━━ Data for this task

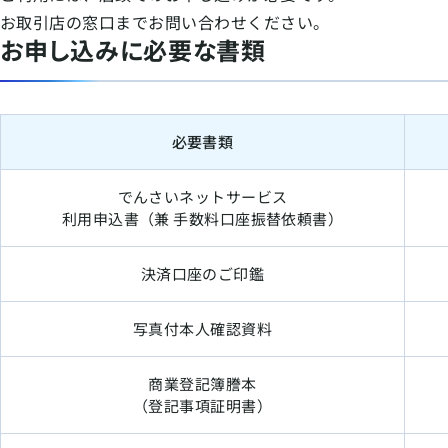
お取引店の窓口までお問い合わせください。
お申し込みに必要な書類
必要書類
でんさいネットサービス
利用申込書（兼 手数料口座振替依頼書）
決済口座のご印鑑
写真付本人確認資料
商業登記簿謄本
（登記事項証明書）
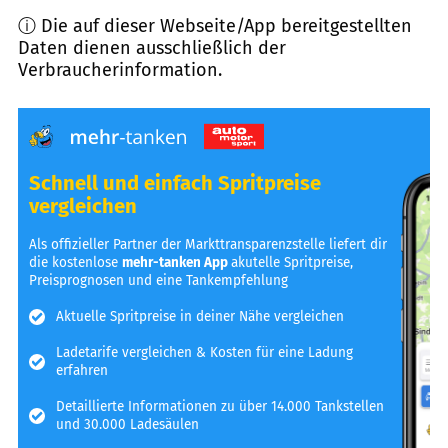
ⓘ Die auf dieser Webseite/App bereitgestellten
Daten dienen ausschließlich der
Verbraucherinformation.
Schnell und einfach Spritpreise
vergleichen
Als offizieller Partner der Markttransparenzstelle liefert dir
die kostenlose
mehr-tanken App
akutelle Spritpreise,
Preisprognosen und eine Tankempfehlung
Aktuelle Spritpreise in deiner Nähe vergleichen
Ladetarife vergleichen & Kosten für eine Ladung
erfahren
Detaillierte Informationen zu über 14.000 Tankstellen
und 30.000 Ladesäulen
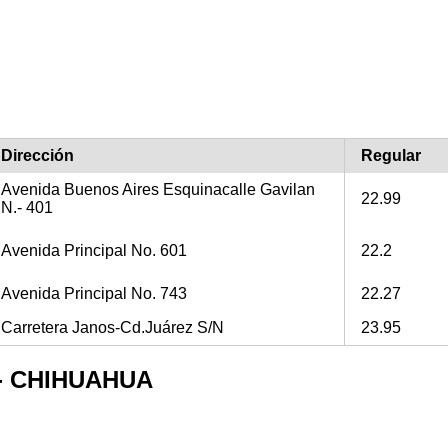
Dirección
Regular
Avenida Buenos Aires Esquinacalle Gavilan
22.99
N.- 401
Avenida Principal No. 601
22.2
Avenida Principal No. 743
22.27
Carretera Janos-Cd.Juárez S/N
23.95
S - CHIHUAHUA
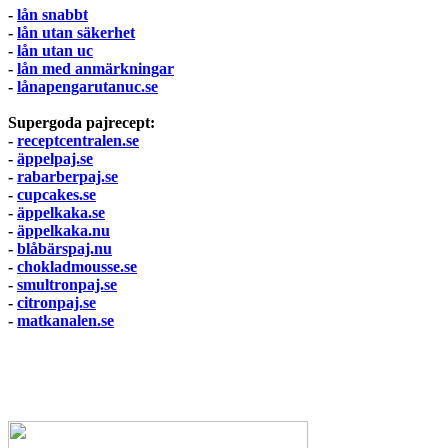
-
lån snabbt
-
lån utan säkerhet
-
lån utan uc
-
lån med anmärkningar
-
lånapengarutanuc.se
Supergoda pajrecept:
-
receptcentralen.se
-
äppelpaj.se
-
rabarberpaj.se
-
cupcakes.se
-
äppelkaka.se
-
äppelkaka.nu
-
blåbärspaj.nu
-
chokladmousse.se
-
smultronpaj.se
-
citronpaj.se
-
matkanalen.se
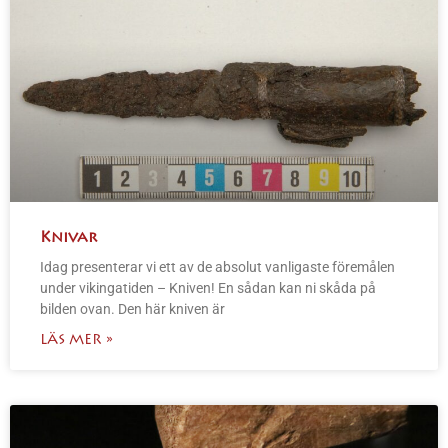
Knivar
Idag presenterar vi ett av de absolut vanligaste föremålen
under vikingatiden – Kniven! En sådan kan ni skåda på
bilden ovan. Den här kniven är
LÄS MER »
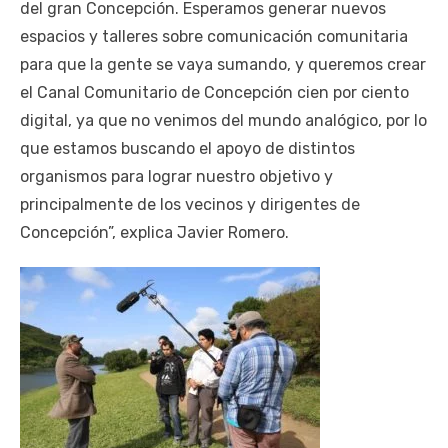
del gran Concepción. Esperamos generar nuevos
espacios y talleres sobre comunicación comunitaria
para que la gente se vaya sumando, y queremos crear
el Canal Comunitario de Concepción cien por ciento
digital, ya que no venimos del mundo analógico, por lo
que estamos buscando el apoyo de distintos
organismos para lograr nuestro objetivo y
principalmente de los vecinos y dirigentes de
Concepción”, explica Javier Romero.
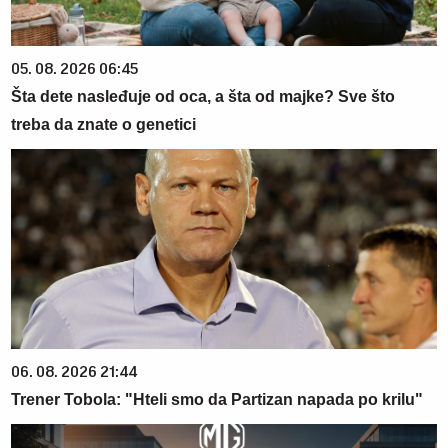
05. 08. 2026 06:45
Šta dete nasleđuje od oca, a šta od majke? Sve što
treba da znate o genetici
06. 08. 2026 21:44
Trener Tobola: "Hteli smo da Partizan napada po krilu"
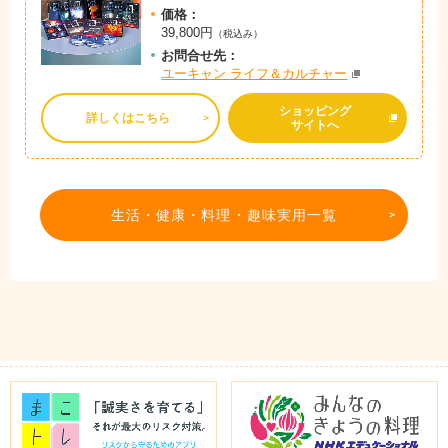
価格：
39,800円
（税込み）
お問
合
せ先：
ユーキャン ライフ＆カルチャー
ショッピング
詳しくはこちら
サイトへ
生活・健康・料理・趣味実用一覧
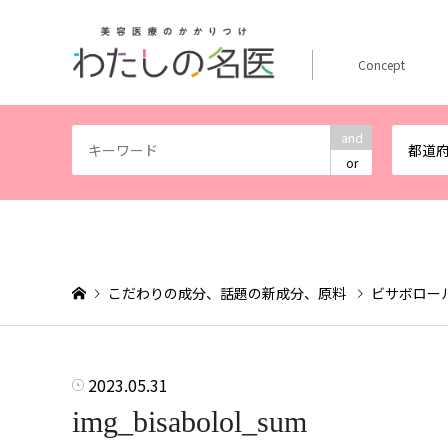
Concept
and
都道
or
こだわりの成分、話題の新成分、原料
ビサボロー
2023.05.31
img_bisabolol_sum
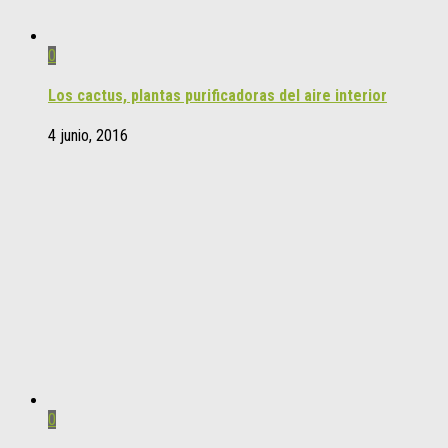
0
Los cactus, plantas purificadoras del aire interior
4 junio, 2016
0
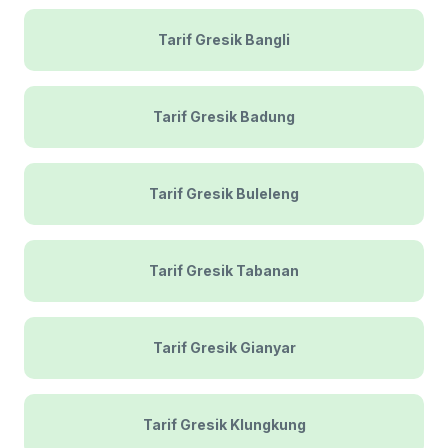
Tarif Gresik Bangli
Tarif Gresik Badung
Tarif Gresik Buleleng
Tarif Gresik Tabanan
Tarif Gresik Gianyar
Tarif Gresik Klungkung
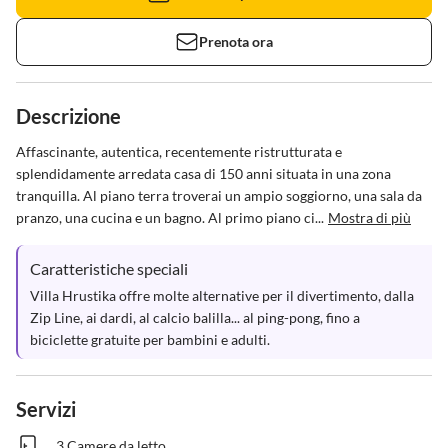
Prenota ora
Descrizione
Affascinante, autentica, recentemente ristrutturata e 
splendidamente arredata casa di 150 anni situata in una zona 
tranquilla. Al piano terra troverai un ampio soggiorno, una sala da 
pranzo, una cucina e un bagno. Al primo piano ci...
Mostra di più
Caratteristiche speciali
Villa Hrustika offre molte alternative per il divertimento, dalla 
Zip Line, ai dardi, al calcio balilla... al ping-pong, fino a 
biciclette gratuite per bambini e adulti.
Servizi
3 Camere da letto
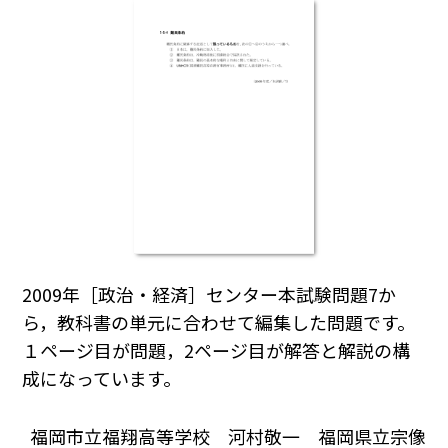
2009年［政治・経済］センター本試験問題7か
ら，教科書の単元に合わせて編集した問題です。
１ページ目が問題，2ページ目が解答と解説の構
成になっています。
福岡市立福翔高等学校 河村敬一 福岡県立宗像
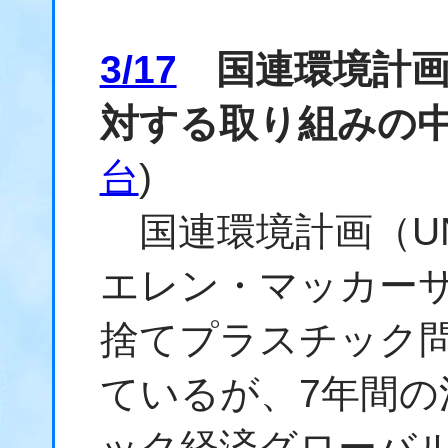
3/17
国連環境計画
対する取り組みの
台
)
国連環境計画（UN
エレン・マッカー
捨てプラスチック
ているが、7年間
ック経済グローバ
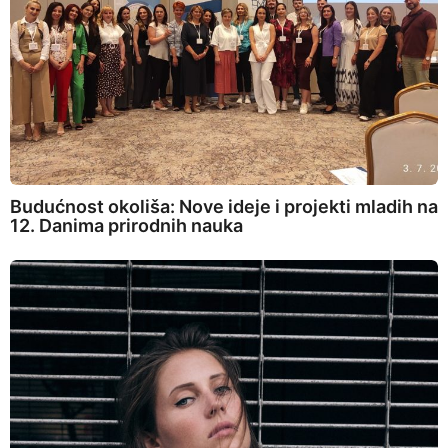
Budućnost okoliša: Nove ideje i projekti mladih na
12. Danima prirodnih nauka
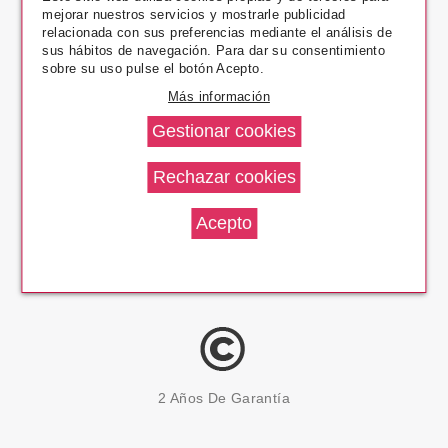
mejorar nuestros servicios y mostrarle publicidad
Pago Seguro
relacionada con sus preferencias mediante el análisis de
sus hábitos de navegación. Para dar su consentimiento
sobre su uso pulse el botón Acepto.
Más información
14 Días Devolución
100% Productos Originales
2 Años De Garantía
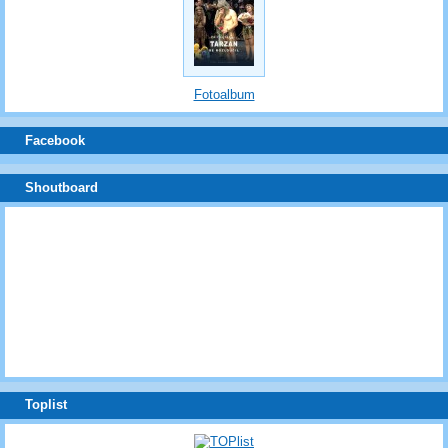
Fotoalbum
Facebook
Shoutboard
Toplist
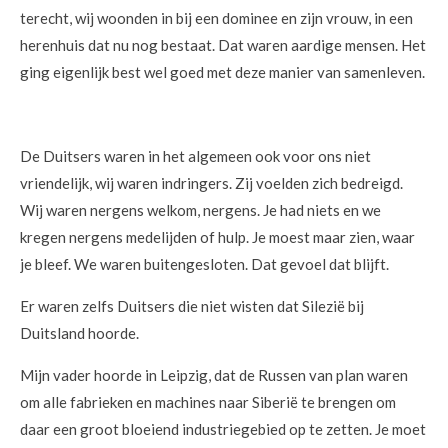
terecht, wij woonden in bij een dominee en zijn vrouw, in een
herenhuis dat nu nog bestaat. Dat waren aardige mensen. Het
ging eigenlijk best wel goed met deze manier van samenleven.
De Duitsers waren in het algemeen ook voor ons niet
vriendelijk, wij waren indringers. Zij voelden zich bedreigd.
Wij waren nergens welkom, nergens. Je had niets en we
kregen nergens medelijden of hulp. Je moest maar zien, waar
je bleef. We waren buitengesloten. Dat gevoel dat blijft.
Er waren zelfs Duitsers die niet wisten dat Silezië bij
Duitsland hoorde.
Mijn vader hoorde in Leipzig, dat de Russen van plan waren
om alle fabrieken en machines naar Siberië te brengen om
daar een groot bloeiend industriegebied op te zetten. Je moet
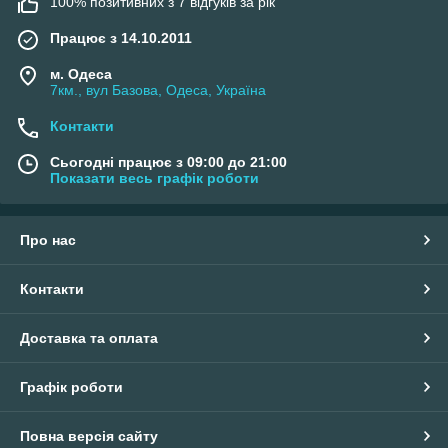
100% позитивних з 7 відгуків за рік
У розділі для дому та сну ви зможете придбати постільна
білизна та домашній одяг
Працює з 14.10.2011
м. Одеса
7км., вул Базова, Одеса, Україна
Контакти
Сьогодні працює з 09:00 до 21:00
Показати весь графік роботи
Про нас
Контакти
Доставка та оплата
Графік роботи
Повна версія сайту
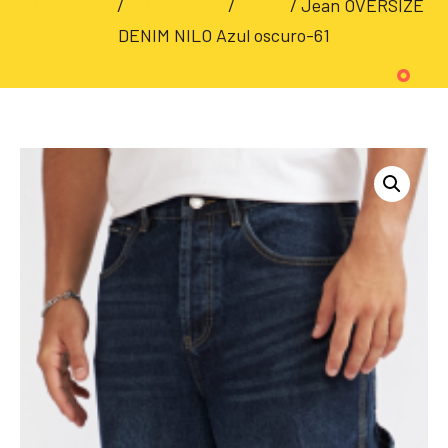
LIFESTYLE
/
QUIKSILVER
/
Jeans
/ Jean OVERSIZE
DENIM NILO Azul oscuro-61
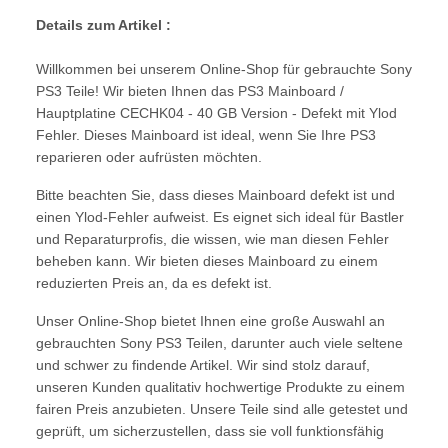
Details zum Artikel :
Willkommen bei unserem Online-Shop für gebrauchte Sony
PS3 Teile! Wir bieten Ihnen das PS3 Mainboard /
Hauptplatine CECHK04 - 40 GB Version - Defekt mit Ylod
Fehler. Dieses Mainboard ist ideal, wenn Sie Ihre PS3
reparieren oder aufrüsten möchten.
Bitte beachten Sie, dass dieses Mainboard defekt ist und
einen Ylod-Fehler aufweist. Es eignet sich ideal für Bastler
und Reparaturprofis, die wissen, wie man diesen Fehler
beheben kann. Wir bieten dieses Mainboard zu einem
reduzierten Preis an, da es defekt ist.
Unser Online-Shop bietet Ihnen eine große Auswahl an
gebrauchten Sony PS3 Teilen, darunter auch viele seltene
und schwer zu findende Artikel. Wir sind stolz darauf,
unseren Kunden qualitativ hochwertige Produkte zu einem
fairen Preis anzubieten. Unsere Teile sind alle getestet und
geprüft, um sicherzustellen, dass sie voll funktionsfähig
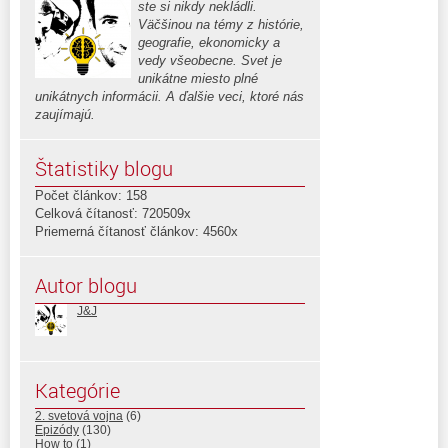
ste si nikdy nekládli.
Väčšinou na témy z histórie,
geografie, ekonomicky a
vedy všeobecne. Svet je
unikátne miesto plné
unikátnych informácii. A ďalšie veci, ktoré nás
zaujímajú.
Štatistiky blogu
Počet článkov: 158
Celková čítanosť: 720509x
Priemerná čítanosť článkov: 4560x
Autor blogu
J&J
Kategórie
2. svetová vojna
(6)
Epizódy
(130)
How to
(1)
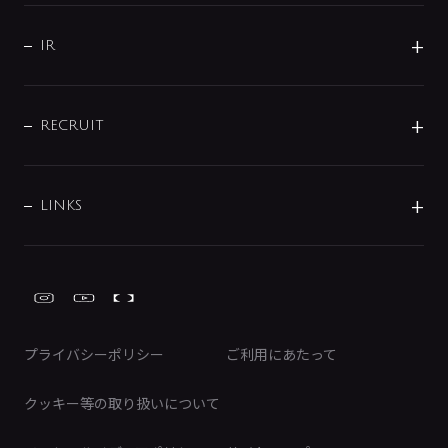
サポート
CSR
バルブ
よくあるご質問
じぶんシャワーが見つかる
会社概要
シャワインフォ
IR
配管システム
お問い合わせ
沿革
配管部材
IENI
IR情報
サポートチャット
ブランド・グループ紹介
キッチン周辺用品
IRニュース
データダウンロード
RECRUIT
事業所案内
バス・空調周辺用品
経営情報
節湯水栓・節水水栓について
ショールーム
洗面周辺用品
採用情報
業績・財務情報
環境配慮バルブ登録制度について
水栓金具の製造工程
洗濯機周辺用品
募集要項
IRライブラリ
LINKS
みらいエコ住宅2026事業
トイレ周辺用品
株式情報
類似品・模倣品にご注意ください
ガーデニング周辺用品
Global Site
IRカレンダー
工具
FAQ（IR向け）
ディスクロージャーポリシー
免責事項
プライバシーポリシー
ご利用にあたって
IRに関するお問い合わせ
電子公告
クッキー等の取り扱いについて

━━━━

_Instructions for the task:_
Your response should be each line that includes the word "vergleichen", copied from the records.

_Output:_
vergleichen
Aktuelle Spritpreise in deiner Nähe vergleichen
Ladetarife vergleichen & Kosten für eine Ladung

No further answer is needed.